▶ _DATASET CONTENT_:
┄┄┄┄┄┄┄┄┄┄┄┄┄┄┄┄┄┄┄┄
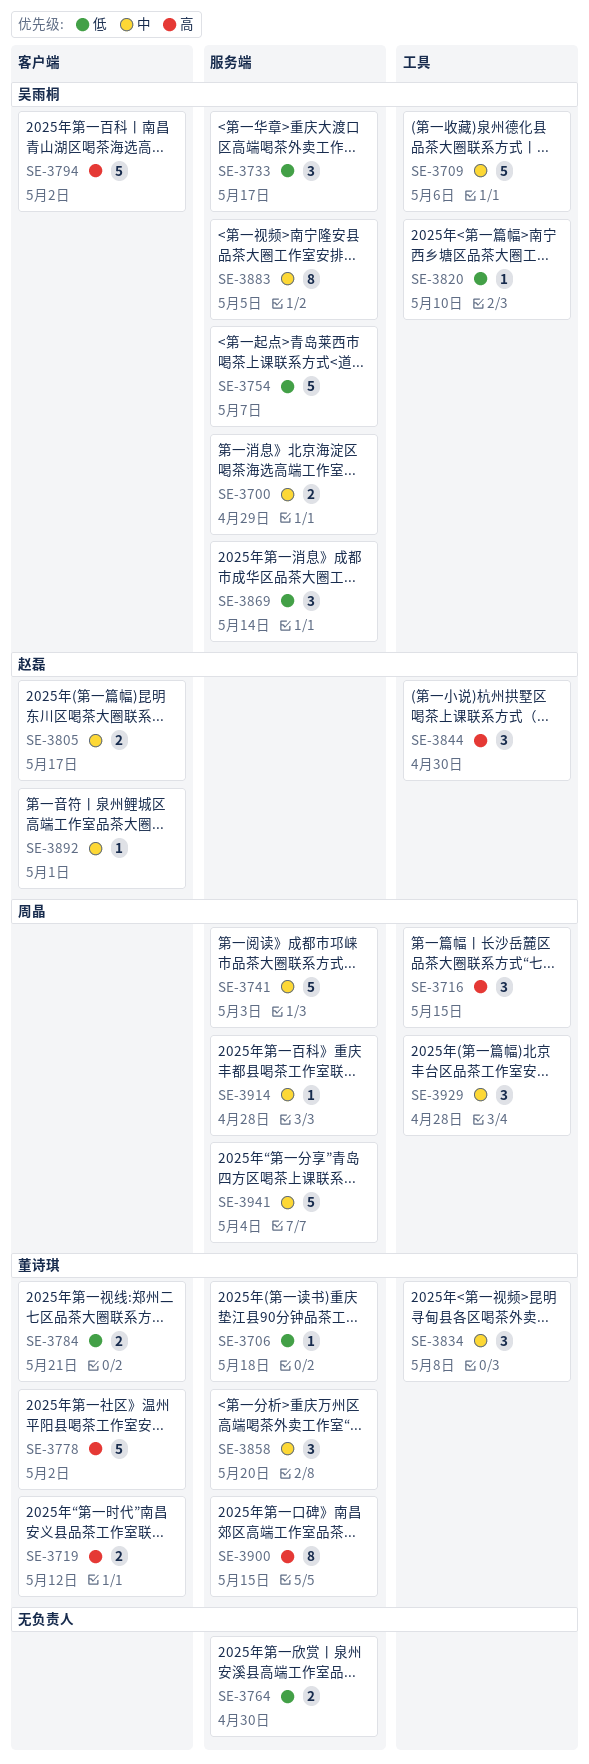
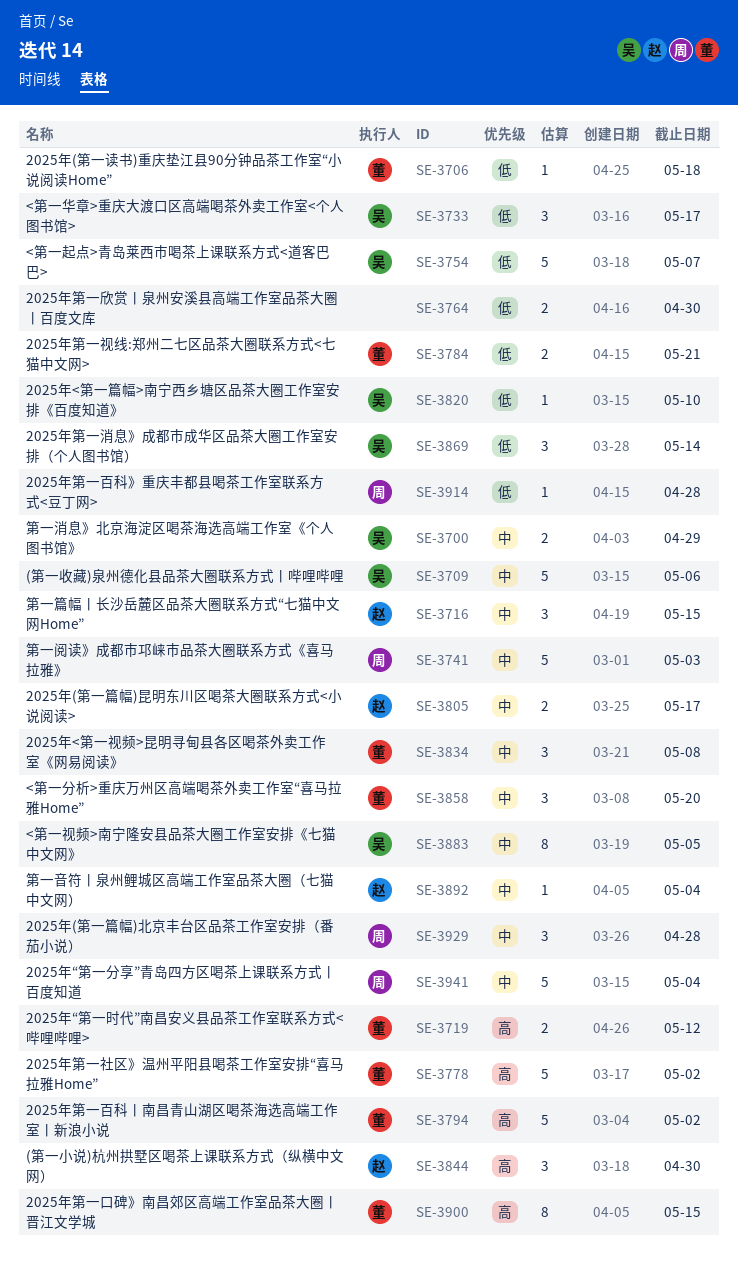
SE-3716, owner: 周晶 -> 赵磊
SE-3716, priority: 高 -> 中
SE-3794, owner: 吴雨桐 -> 董诗琪
SE-3892, due: May 1 -> May 4
SE-3914, priority: 中 -> 低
┄┄┄┄┄┄┄┄┄┄┄┄┄┄┄┄┄┄┄┄
▶ _EXERCISE DIRECTIONS_:
Find the lines in the entries above where "owner" occurs, and copy each of them.

▶ _EXERCISE RESULT_:
SE-3716, owner: 周晶 -> 赵磊
SE-3794, owner: 吴雨桐 -> 董诗琪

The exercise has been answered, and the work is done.